WORK INSTRUCTION 1: Reproduce a passage from the skip-gram word embedding notebook below. Begin at the words "all_tokens = []" and stop after "fd = FreqDist(all_tokens)".
WORK INSTRUCTION 2: According to the skip-gram word embedding notebook below, which two tricks are used to speed up learning?
WORK INSTRUCTION 3: Go on with the skip-gram word embedding notebook below, picking up after its last statement, which builds the vocabulary.

READING TEXT:
- Opening Delimiter -

# Skip-gram word embedding 
In this notebook, we train a word embedding model using the skip-gram technique. In particular, we use both the *dot product* trick and the *negative sampling* trick to speed up learning. Given that said, training a word embedding is still highly expensive: you should expect a few hours of training if you want to train a good word embedding (more time would probably be required if you only use CPU!)

In [1]:
# train our model using brown corpus
from nltk.corpus import brown
print(brown.categories())

['adventure', 'belles_lettres', 'editorial', 'fiction', 'government', 'hobbies', 'humor', 'learned', 'lore', 'mystery', 'news', 'religion', 'reviews', 'romance', 'science_fiction']


In [2]:
sents = []
for genre in brown.categories():
    sents += brown.sents(categories=genre)
print(sents[5])
print(len(sents))

['Sometimes', 'he', 'woke', 'up', 'in', 'the', 'middle', 'of', 'the', 'night', 'thinking', 'of', 'Ann', ',', 'and', 'then', 'could', 'not', 'get', 'back', 'to', 'sleep', '.']
57340


In [3]:
# lower-case and stem all tokens

from nltk.stem import PorterStemmer
from tqdm.notebook import tqdm

stemmer = PorterStemmer()

all_tokens = []
train_sents = []

for ss in tqdm(sents):
    train_sents.append([stemmer.stem(token.lower()) for token in ss])
    all_tokens += train_sents[-1]

  0%|          | 0/57340 [00:00<?, ?it/s]

In [4]:
from nltk import FreqDist
fd = FreqDist(all_tokens)
fd.most_common(10)

[('the', 69971),
 (',', 58334),
 ('.', 49346),
 ('of', 36413),
 ('and', 28853),
 ('to', 26158),
 ('a', 23195),
 ('in', 21337),
 ('it', 10618),
 ('that', 10594)]

In [5]:
# build the vocabulary

vocab = list(set(all_tokens))

- Closing Delimiter -

MATERIAL SUPPLIED:
- Opening Delimiter -

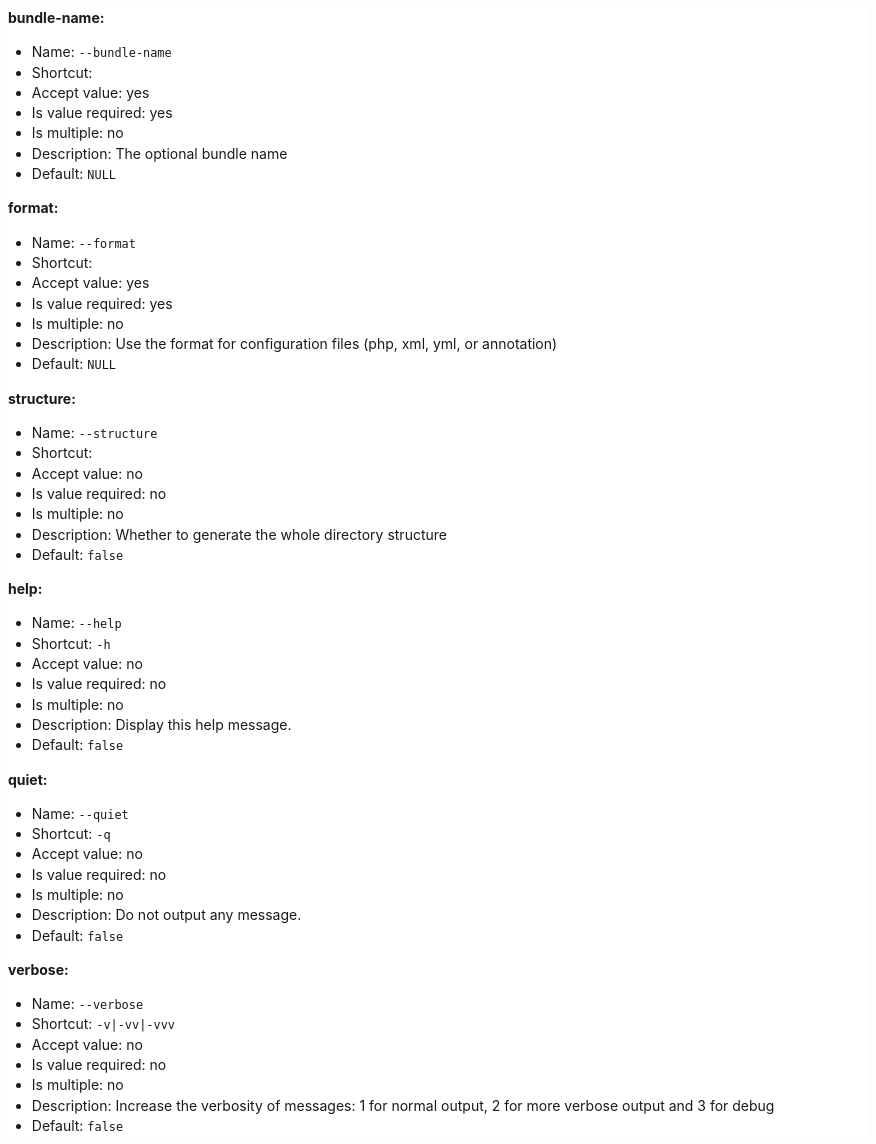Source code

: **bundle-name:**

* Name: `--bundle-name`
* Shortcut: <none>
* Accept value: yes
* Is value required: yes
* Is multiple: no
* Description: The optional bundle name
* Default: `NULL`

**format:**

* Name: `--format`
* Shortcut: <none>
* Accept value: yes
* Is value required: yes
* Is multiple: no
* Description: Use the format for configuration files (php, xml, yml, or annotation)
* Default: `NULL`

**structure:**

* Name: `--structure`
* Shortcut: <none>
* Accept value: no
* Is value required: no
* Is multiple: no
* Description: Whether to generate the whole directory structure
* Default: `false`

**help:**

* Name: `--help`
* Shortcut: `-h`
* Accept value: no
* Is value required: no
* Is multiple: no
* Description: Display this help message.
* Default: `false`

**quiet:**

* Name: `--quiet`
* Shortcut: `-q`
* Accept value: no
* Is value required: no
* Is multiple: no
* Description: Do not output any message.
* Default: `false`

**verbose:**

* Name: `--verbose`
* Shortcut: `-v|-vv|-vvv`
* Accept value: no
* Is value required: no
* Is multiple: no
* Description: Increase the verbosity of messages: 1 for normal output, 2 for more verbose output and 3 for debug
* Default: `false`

- Closing Delimiter -

RESULT 1:
all_tokens = []
train_sents = []

for ss in tqdm(sents):
    train_sents.append([stemmer.stem(token.lower()) for token in ss])
    all_tokens += train_sents[-1]

  0%|          | 0/57340 [00:00<?, ?it/s]

In [4]:
from nltk import FreqDist
fd = FreqDist(all_tokens)

RESULT 2: The dot product trick and the negative sampling trick.

RESULT 3:
print('vocab size', len(vocab))
print(vocab[:10])

vocab size 34543
['poshest', '$0.9', 'hungarian-born', 'invigor', 'charg', 'center-punch', 'writ', 'inflect', 'springtim', '1800']


In [6]:
# build dictionaries to help us mapping between words and their indices

import torch
import torch.nn as nn
import torch.nn.functional as F
import torch.optim as optim

word_to_idx = {word:idx for idx, word in enumerate(vocab)}
idx_to_word = {idx:word for idx, word in enumerate(vocab)}
embd_dim = 100 # dimension of the wanted word vectors; a strong word vector would require 100 or more dimensions

In [7]:
# example code for computing pairwise dot product
# we will use this trick below in EmbeddingLearner
max1 = torch.randn(5,10)
max2 = torch.randn(5,10)
dot_product = torch.bmm(max1.view(5,1,10),max2.view(5,10,1)).squeeze()
print(dot_product)

tensor([-0.7216,  1.3227,  0.5370, -0.1401,  2.2933])


In [8]:
# create the neural network for learning embeddings
class EmbedingLearner(nn.Module):

    def __init__(self, vocab, embd_dim, device):
        super(EmbedingLearner, self).__init__()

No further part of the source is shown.